The extent of this environmental disaster here in southern Ontario is grotesque. Now watch the Mickey Mouse remediation plans which come forward. In this province it is not polluter pays. It is polluter pretends to pay while hiding behind the Ontario Ministry of Environment.


  1. One positive in reading this and former posts is that they GHD have taken a tremendous number of samples in these locations as well as the previous locations and at considerable cost to whom I don't know yet. As for the future remediation plans, I guess it will be interesting in knowing again where, how many, how deep sampled, what criteria will be analysed and who pays for the next step AND most of all a timeframe for completion. I think in fairness to Lanxess, it would be interesting to also know what they have paid so far for all these cleanups and any if any the taxpayer.
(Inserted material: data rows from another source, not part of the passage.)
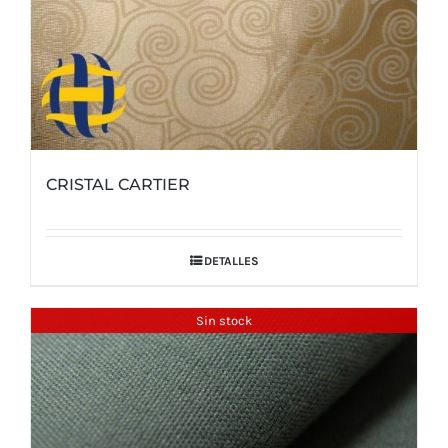
CRISTAL CARTIER
DETALLES
Sin stock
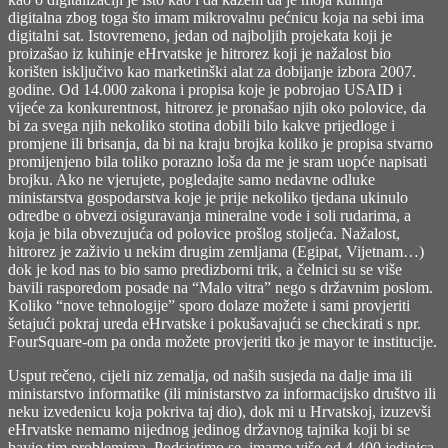
digitalna zbog toga što imam mikrovalnu pećnicu koja na sebi ima
digitalni sat. Istovremeno, jedan od najboljih projekata koji je
proizašao iz kuhinje eHrvatske je hitrorez koji je nažalost bio
korišten isključivo kao marketinški alat za dobijanje izbora 2007.
godine. Od 14.000 zakona i propisa koje je pobrojao USAID i
vijeće za konkurentnost, hitrorez je pronašao njih oko polovice, da
bi za svega njih nekoliko stotina dobili bilo kakve prijedloge i
promjene ili brisanja, da bi na kraju brojka koliko je propisa stvarno
promijenjeno bila toliko porazno loša da me je sram uopće napisati
brojku. Ako ne vjerujete, pogledajte samo nedavne odluke
ministarstva gospodarstva koje je prije nekoliko tjedana ukinulo
odredbe o obvezi osiguravanja mineralne vode i soli rudarima, a
koja je bila obvezujuća od polovice prošlog stoljeća. Nažalost,
hitrorez je zaživio u nekim drugim zemljama (Egipat, Vijetnam…)
dok je kod nas to bio samo predizborni trik, a čelnici su se više
bavili rasporedom posade na “Malo vitra” nego s državnim poslom.
Koliko “nove tehnologije” sporo dolaze možete i sami provjeriti
šetajući pokraj ureda eHrvatske i pokušavajući se checkirati s npr.
FourSquare-om pa onda možete provjeriti tko je mayor te institucije.
Usput rečeno, cijeli niz zemalja, od naših susjeda na dalje ima ili
ministarstvo informatike (ili ministarstvo za informacijsko društvo ili
neku izvedenicu koja pokriva taj dio), dok mi u Hrvatskoj, izuzevši
eHrvatske nemamo nijednog jedinog državnog tajnika koji bi se
bavio tim problemima. Podsjetimo se, imamo više od 4.400 jedinica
  2. The Ontario taxpayers have been paying half of the off-site cleanup (ie. Elmira Aquifers) since 1998. I believe that is somewhere in the $30 million range to date and still going.
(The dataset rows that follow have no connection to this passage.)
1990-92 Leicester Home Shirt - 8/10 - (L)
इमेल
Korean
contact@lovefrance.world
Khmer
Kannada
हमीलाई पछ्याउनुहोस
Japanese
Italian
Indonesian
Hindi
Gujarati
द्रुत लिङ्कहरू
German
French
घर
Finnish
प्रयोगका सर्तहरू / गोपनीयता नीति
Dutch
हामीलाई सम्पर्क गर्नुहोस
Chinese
  3. How through MOECC's budget? Hard to believe that and yet Lanxess pays the Consultant to do the work. Something is missing here from my experience.

  4. Yes through the M.O.E.. This is based upon the 1991 Control Order and the Sweetheart Deal which ended the Environmental Appeal Board (E.A.B.) Hearings in Elmira. By agreeing to pay half the off-site groundwater costs (ie. Elmira Aquifers) the M.O.E. got Uniroyal to drop their appeal of the 91 Control Order. This appeal was via the E.A.B..

  5. Ok now I am confused. Creek bank soil and in creek sediment remediation versus groundwater remediation are entirely different So does the 1991 Control Order cover everything?

  6. No it doesn't. It allegedly covers "known" contamination as of 1991. Theoretically we didn't know about the creek contamination at that point.